In 1993 I read in Luke 9:23-24 “If anyone would come after me, he must deny himself and take up his cross daily and follow me.” And Luke 14:26-27, in which Jesus says, “If anyone comes to me and does not hate his father and mother, his wife and children, his brothers and sisters–yes, even his own life–he cannot be my disciple. And anyone who does not carry his cross and follow me cannot be my disciple”.
I initially thought there were two classes of Christians, disciples, and the rest of us “regular” Christians. But a short time later, I realized that was a huge error on my part. Every person who follows Christ is a disciple.
Being His disciple means putting aside selfish desires, shouldering one’s “cross” every day, and following Him. It is simple and yet so demanding.
For the original Twelve, this meant literal suffering and death. For believers today, it means understanding that we belong to Him and that we live to serve His purposes.

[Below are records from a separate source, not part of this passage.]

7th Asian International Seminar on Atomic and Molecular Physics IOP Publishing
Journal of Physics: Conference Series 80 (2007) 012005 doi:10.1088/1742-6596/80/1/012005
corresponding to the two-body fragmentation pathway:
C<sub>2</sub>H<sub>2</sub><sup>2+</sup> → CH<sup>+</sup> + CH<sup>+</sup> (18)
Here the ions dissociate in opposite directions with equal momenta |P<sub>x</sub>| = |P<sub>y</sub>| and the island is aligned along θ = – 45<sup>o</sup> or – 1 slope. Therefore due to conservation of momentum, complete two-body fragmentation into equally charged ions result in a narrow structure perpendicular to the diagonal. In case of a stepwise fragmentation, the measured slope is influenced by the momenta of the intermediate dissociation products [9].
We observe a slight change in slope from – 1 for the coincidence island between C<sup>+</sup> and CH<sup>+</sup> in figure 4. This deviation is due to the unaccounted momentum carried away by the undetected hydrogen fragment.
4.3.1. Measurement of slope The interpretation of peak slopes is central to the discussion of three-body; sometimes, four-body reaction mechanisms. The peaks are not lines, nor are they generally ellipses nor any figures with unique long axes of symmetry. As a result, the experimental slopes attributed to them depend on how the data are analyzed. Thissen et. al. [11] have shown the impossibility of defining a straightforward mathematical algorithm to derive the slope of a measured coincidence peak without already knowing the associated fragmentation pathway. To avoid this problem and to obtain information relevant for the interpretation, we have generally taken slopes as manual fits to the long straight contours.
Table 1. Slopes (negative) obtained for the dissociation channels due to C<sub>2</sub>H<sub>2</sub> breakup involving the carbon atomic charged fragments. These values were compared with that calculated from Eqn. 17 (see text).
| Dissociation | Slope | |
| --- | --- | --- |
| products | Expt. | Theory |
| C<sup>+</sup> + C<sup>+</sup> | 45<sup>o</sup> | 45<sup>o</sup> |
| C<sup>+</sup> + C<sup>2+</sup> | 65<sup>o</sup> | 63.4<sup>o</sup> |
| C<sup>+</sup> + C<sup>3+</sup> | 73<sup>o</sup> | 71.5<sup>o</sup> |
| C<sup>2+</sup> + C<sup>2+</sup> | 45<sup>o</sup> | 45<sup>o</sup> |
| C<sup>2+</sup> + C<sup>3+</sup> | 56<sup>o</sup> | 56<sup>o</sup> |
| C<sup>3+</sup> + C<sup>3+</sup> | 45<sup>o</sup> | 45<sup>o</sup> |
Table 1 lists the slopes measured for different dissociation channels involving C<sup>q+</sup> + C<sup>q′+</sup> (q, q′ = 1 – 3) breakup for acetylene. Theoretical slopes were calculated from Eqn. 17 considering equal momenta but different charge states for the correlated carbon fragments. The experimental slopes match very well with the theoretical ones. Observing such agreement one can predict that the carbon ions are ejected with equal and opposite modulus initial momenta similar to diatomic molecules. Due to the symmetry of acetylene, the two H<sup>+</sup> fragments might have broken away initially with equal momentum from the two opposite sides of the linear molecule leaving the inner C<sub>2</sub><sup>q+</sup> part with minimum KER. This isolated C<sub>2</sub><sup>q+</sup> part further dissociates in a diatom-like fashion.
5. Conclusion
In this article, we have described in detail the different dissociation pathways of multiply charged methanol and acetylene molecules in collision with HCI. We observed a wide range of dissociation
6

Consider this: Do you think of your relationship with God primarily in terms of what’s in it for you (which is considerable) or in terms of what you can do for him? Are you willing to deny yourself, take up your cross daily, and follow him? Anything less is not discipleship; it is merely superficial lip service and places our eternal destiny in jeopardy!
Lord, create in me a pure heart, O God, and renew a steadfast spirit within me. Do not cast me from your presence or take your Holy Spirit from me. Restore to me the joy of your salvation and grant me a willing spirit, to sustain me.